Keshaun Singleton

No. 11 – Auburn Tigers
- Position: Wide receiver
- Class: Redshirt Junior

Personal information
- Born: Norcross, Georgia, U.S.
- Listed height: 6 ft 3 in (1.91 m)
- Listed weight: 220 lb (100 kg)

Career information
- High school: Meadowcreek (Norcross, Georgia)
- College: South Florida Bulls (2023–2025); Auburn Tigers (2026–present);
- Stats at ESPN

= Keshaun Singleton =

American football player

Keshaun Singleton is an American football wide receiver for the Auburn Tigers. He previously played for the South Florida Bulls.

==College career==
===South Florida===
Singleton committed to South Florida in the 2023 season. He made his first start in the 2024 season, against the UAB Blazers. He caught four passes for 105 yards in the game, including his first career touchdown.
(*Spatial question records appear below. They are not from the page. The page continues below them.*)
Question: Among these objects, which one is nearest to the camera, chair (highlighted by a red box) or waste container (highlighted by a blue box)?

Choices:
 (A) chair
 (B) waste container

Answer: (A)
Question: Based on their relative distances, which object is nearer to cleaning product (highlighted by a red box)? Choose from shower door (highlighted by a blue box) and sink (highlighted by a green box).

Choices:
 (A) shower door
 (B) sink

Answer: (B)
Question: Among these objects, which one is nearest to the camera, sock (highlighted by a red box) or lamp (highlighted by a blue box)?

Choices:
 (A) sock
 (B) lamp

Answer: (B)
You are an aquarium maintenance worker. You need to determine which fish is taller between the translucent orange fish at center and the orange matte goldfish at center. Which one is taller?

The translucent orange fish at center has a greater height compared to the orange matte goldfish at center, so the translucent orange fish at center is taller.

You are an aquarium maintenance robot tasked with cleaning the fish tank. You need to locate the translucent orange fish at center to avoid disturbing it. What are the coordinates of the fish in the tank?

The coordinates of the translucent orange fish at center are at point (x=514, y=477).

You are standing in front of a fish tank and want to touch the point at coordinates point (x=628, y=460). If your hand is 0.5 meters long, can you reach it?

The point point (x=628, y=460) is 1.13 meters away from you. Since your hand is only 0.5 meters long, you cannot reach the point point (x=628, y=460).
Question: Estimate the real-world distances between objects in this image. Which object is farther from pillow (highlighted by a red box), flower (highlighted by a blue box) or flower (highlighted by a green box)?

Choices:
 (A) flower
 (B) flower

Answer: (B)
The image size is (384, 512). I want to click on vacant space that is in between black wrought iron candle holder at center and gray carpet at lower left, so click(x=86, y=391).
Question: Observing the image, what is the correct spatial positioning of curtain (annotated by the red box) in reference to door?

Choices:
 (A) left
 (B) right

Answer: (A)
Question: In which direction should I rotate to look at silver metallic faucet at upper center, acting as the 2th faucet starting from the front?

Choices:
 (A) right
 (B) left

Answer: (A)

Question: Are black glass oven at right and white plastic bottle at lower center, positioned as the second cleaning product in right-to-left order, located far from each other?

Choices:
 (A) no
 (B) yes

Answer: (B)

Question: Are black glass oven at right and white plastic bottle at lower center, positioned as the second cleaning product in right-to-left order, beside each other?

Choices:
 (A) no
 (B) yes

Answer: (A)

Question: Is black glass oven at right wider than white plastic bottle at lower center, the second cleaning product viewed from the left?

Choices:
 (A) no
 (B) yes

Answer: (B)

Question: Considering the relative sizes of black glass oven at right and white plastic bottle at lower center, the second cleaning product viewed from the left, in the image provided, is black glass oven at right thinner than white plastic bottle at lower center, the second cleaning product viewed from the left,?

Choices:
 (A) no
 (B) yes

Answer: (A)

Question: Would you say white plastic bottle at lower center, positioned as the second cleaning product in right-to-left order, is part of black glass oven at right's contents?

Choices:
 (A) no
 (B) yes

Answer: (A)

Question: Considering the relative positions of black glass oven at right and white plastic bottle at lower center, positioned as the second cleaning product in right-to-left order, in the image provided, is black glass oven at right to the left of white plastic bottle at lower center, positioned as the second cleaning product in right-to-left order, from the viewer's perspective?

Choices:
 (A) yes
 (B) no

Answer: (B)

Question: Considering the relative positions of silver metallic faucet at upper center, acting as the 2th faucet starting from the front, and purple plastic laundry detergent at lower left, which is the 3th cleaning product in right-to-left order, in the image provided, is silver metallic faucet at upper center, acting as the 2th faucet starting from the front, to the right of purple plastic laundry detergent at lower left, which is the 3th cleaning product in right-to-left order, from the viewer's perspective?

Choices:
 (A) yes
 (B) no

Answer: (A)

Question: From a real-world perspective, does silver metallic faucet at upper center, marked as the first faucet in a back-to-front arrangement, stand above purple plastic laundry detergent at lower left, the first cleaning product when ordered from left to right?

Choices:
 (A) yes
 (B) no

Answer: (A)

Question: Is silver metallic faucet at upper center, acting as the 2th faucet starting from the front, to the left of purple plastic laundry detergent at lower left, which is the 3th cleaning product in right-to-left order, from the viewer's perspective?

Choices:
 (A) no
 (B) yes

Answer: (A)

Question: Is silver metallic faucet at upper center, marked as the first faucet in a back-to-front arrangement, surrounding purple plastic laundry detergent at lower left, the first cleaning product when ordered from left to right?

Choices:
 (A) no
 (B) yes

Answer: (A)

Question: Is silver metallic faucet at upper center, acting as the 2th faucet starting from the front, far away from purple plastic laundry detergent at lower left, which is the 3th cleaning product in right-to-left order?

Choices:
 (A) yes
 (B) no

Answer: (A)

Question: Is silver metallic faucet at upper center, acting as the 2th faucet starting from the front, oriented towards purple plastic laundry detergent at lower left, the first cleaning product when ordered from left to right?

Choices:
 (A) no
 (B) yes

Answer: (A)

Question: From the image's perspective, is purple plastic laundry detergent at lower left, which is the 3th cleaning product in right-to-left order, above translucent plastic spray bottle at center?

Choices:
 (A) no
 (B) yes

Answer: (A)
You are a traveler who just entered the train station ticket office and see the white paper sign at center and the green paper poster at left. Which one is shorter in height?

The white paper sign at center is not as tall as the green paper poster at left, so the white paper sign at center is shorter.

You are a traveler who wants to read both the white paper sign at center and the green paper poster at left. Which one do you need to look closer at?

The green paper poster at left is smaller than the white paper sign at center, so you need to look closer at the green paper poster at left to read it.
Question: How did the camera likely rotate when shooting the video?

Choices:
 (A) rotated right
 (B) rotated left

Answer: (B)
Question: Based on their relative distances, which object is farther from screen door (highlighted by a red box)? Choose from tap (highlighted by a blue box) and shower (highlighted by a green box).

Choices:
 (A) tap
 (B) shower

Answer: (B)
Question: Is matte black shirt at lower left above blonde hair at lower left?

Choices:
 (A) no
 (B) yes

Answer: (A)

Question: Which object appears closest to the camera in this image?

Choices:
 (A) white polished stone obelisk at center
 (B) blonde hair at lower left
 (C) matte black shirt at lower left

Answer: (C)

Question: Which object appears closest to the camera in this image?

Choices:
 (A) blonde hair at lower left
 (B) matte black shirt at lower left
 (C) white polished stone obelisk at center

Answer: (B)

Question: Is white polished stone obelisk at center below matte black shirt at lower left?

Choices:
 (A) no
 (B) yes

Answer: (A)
Singleton played in every game in 2025, and was the team's leading receiver. He announced that he would enter the transfer portal in December 2025, following the departure of head coach Alex Golesh to join the Auburn Tigers.

===Auburn Tigers===
Singleton committed to Auburn in January 2026. He stated that he chose to transfer to Auburn because he trusted Golesh to lead the team. He also expressed interest in reuniting with Byrum Brown, who he played with at South Florida.

==Personal life==
Singleton was born in Norcross, Georgia.